Friday 6 October 2017

A storm in Barrow, AL that came across the ice-free Arctic Ocean

Warming’s peril

5 October, 2017


barrow

The residents of the northernmost city in the United State are cleaning up in the wake of a fall storm that came roaring across a strangely ice-free Arctic Ocean last week to pound their low-lying community.


Sea-side Utqiagvik, formerly Barrow, lost a lot of ground to the wind and waves that started hammering it on Thursday and for several days beat away at Alaska’s northern coast with winds gusting 45 mph and “surf of 8 feet or more,” said North Slope Borough spokesman DJ Fauske.

Thanks to employees with the borough’s Public Works Department who armed themselves with heavy equipment and battled around-the-clock to repair dike-like berms to keep the surf out of town, personal-property damage was minimal, but the Borough is estimating the cost of its counter-offensive against the weather and the post-storm repairs at more than $10 million.

Sea ice, which in most years provides protection for the coast this time of year, was 400 to 500 miles to the north when this storm hit.

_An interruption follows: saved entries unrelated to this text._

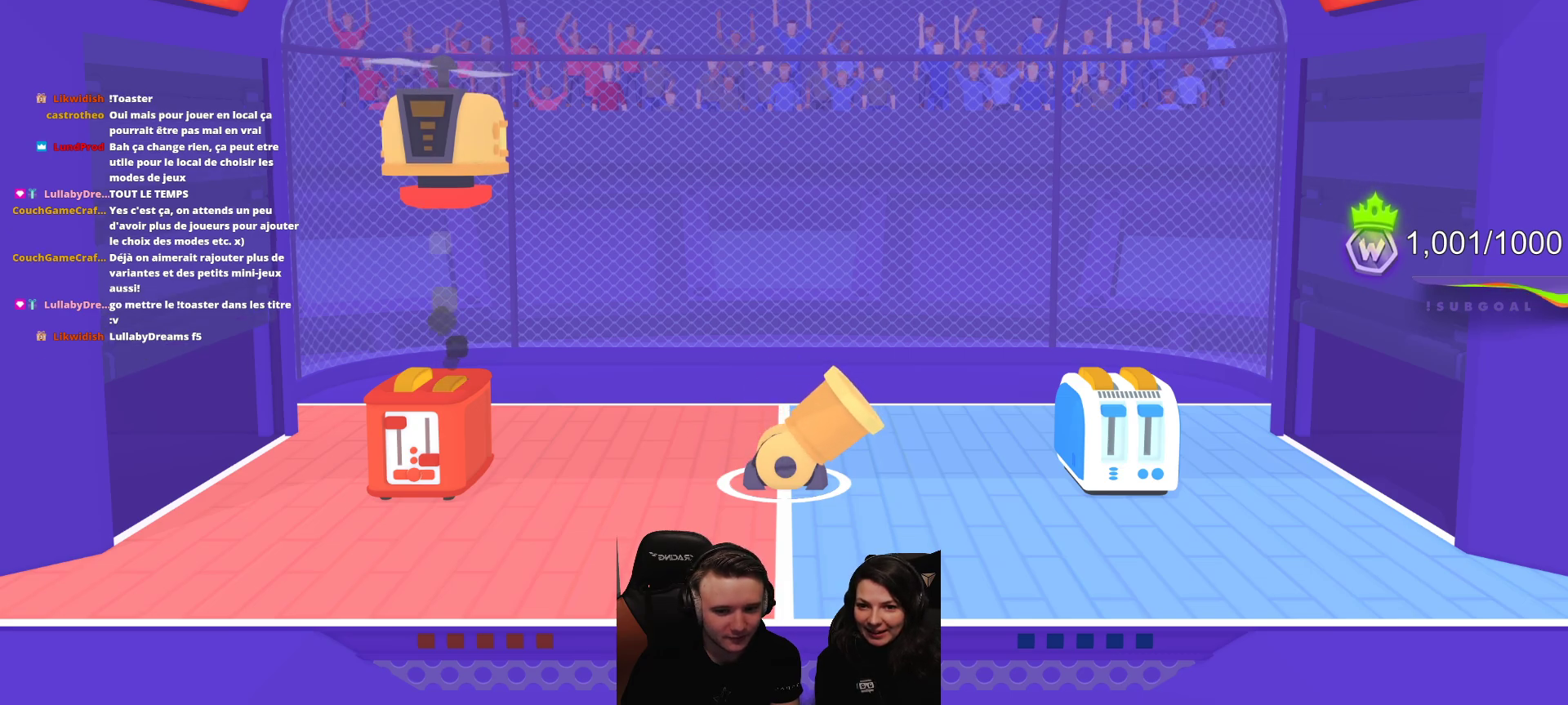
{"buttons": [], "left_stick": "center", "events": [[117, "R2", "up"]]}
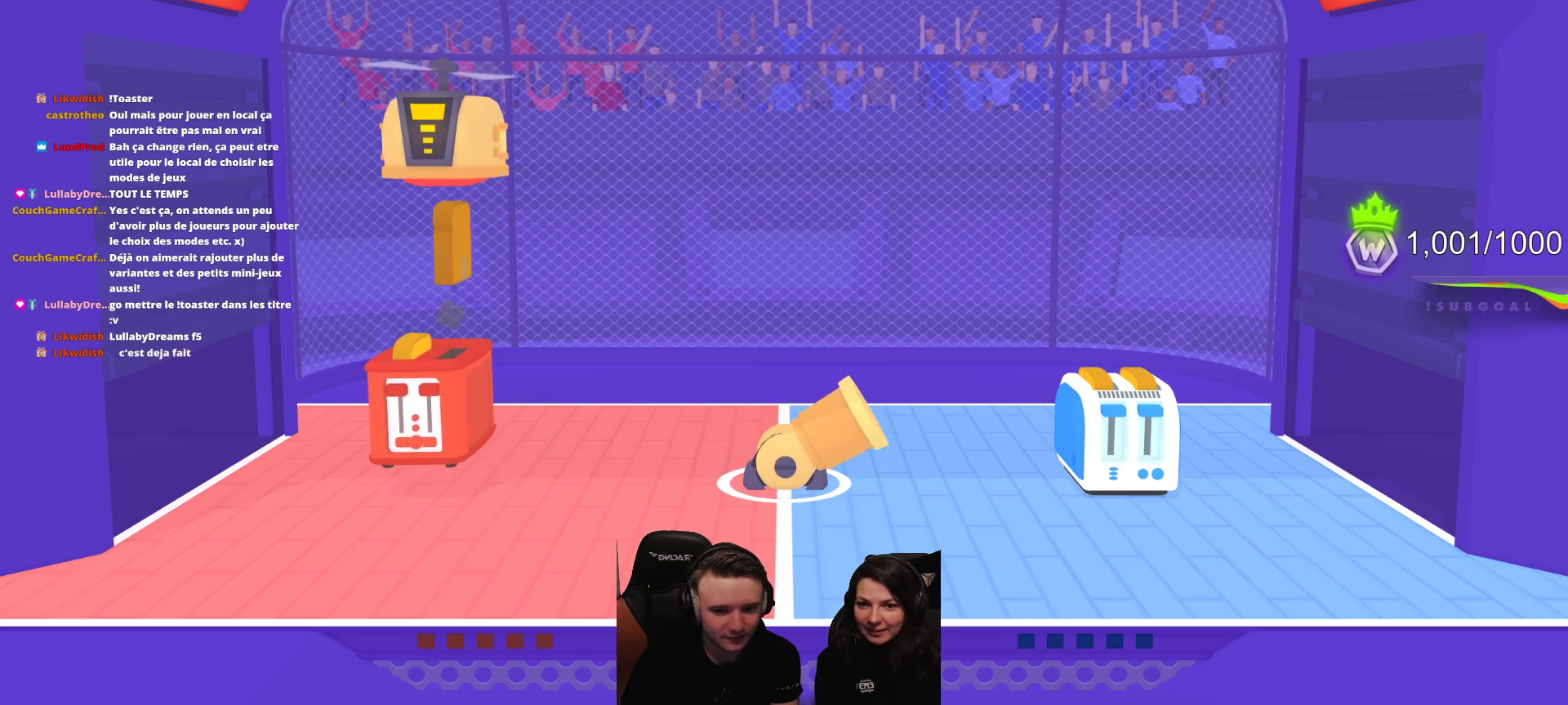
{"buttons": ["L2"], "left_stick": "center", "events": [[117, "L2", "down"], [333, "L2", "up"], [417, "L2", "down"]]}
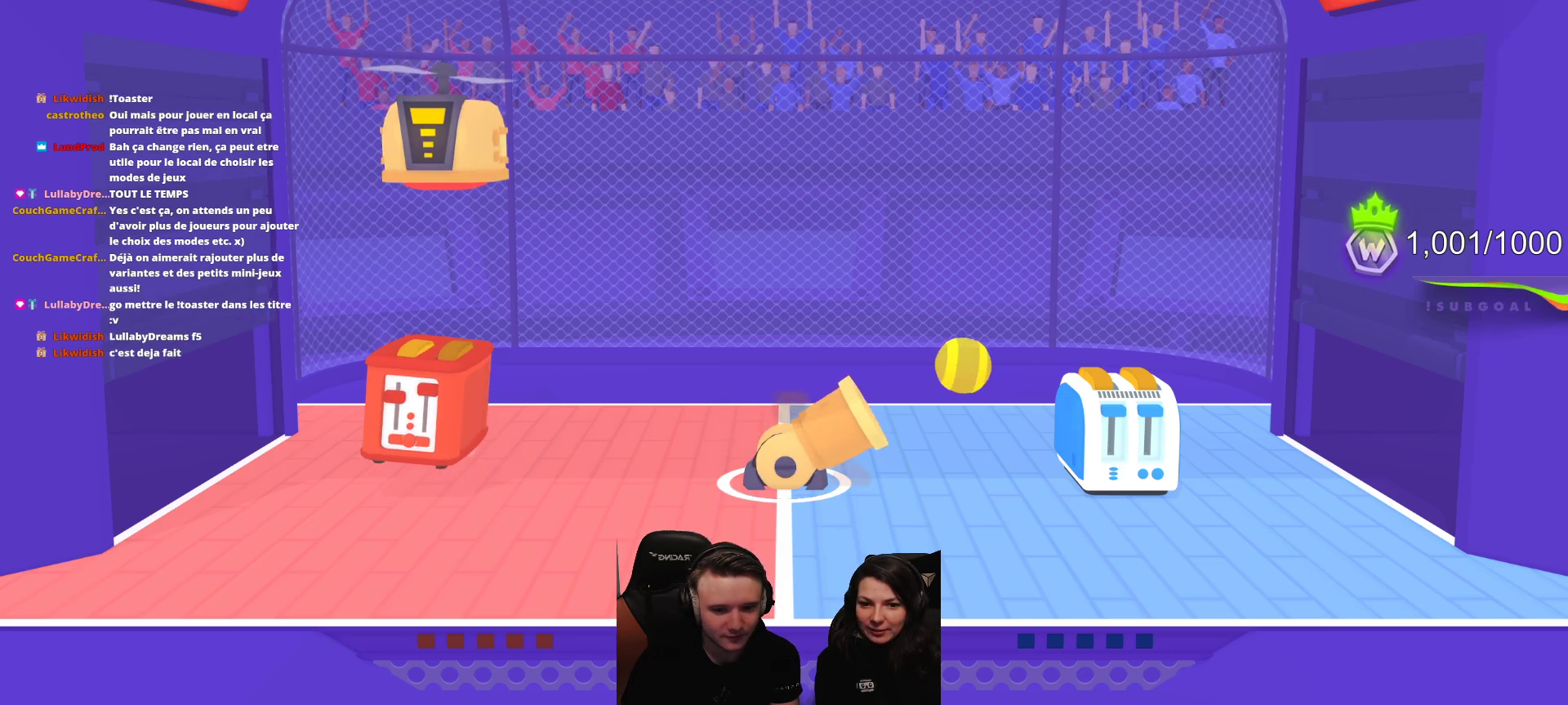
{"buttons": ["L2"], "left_stick": "center", "events": [[133, "L2", "up"], [317, "L2", "down"]]}
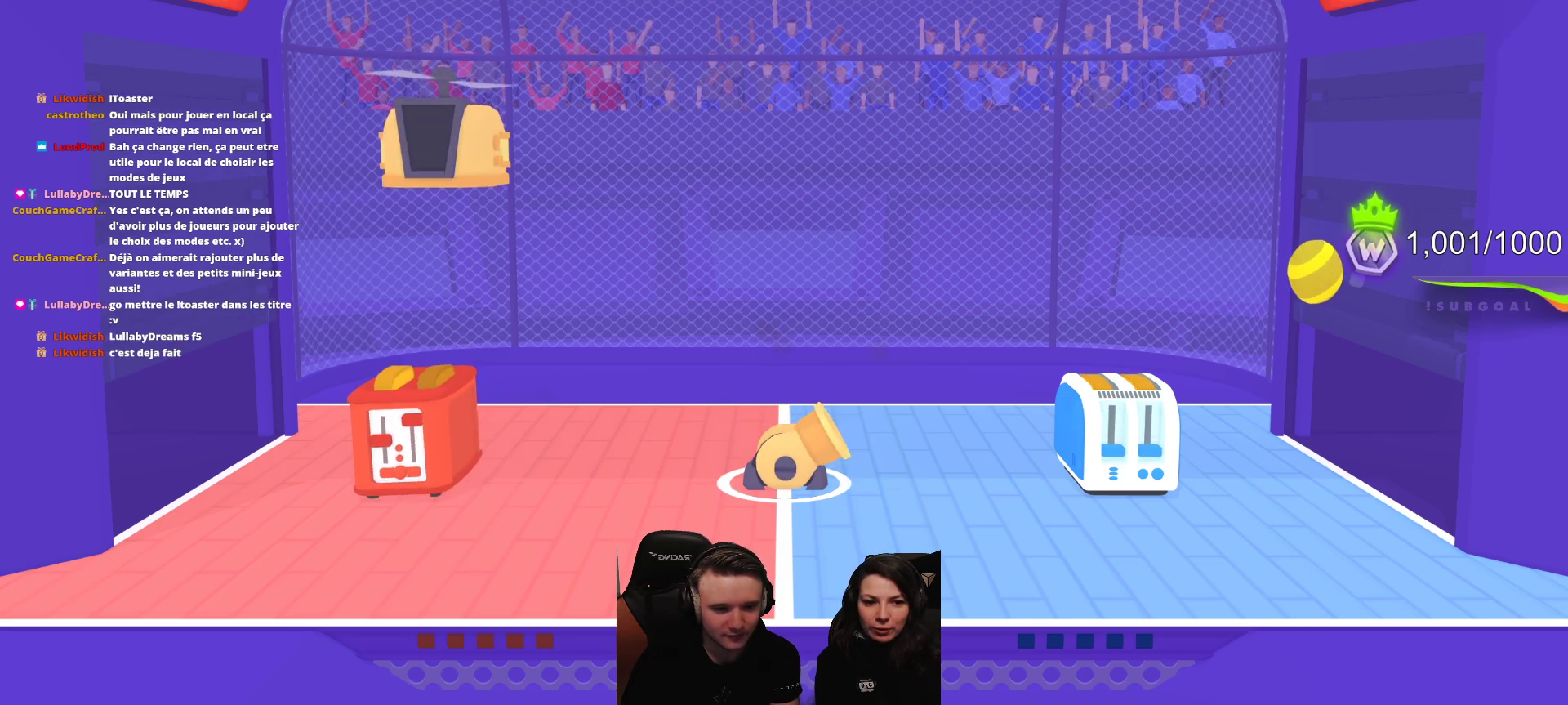
{"buttons": ["L2", "R2"], "left_stick": "center", "events": [[17, "L2", "up"], [483, "R2", "down"], [500, "L2", "down"]]}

Fauske confessed he found that a little hard to imagine.

As someone who lived in Barrow while young, the now 38-year-old Fauske said it feels strange to look out at the Chukchis Sea to the north and west and see nothing but open water.

So much open water presents a big danger for a community that rises only about 10 feet above sea level. Its elevation is only slightly higher than that of Miami at the opposite end of the country.

Changing world

Given the shrinking Arctic ice pack, Fauske said the community-formerly-known as Barrow now regularly finds itself fighting Mother Nature’s winds and seas to survive. It has, however, finally obtained federal funding to study construction of a breakwater to see if armoring the coast might help.

Berming with sand and gravel has proven to be a temporary and less than foolproof answer.

High surf, debris, wind and flooding severely eroded (the) protective berms and roads,” and left extensive damage, the borough’s latest post-storm assessment said. As of Tuesday, according to the Borough:

More than three miles of the berm pushed up by heavy equipment to protect the city from surf had been breached or severely eroded.

Damage has required the purchase of some 15,000 cubic yards of gravel to make repairs, which are about 80 percent complete.

22 lots in Barrow and the suburb of Browerville remain under water.

Two lagoons adjacent to and below a freshwater lake important to local water supplies were flooded nearly to the level of the lake. Borough officials had to plug what are normally outfall culverts to prevent a back flood of saltwater into the lake, but they managed to protect the freshwater supply.

Seven historic townsite lots on a small bluff below Apayauk and Stevens Street have been undercut by storm surge wave action and are beginning to collapse. As the permafrost in the now exposed soils that used to support those bluffs thaws, borough officials expect the sea to creep another 10 feet closer to the embattled community.

A 600-foot retaining wall built of rock in gabion-baskets has been several damaged, leaving Egasak Street threatened by the next storm.

Two tons of “super sack” barrier between Egasak and a pump station vital to maintaining an operating sewer system in the community were severely damaged and need to be replaced.

Several seaside streets remain closed either because they are flooded or have been severely eroded.

More than a half mile of “the beach road from the Point Barrow Airstrip and Elson Lagoon is completely destroyed, separating the community from an important subsistence area.”

Whaling season

Whaling is the prime subsistence activity in the community, and the fall whaling season began only a couple of weeks ago. It was shut down by the storm, but resumed as soon as the storm subsided and a bowhead was reportedly landed on Monday.

Borough officials said they are still trying to get damage assessments from smaller communities along the coast to the west and south. Wainwright, population, 550; Point Lay, population, 250; and Point Hope, population 675, are all in low-lying locations on the coastal plain and exposed to erosion from wind-driven surf.

From Point Hope north, the treeless coast is dominated by low barrier islands of shifting gravel, beaches of sand and behind them low, tundra bluffs widely underlain by permafrost. All are vulnerable to surf, and the permafrost has been slowly decaying as the Arctic warms.

Though most of Alaska has warmed only slightly since 1977, the Alaska Climate Center notes Barrow as a big exception. Average temperatures have gone up almost 6 degrees in the last 40 years, and the really big change has come in the fall.

Autumn is Barrow is now a somewhat staggering 10.8 degrees warmer than the old norm, according to the Center,It isn’t exactly hot in Barrow. It was foggy and 35 degrees there today with some of the first snow of the year still lingering in patches on the tundra.

But it is a radical change in weather to be three degrees above freezing instead of nearly eight degrees below freezing.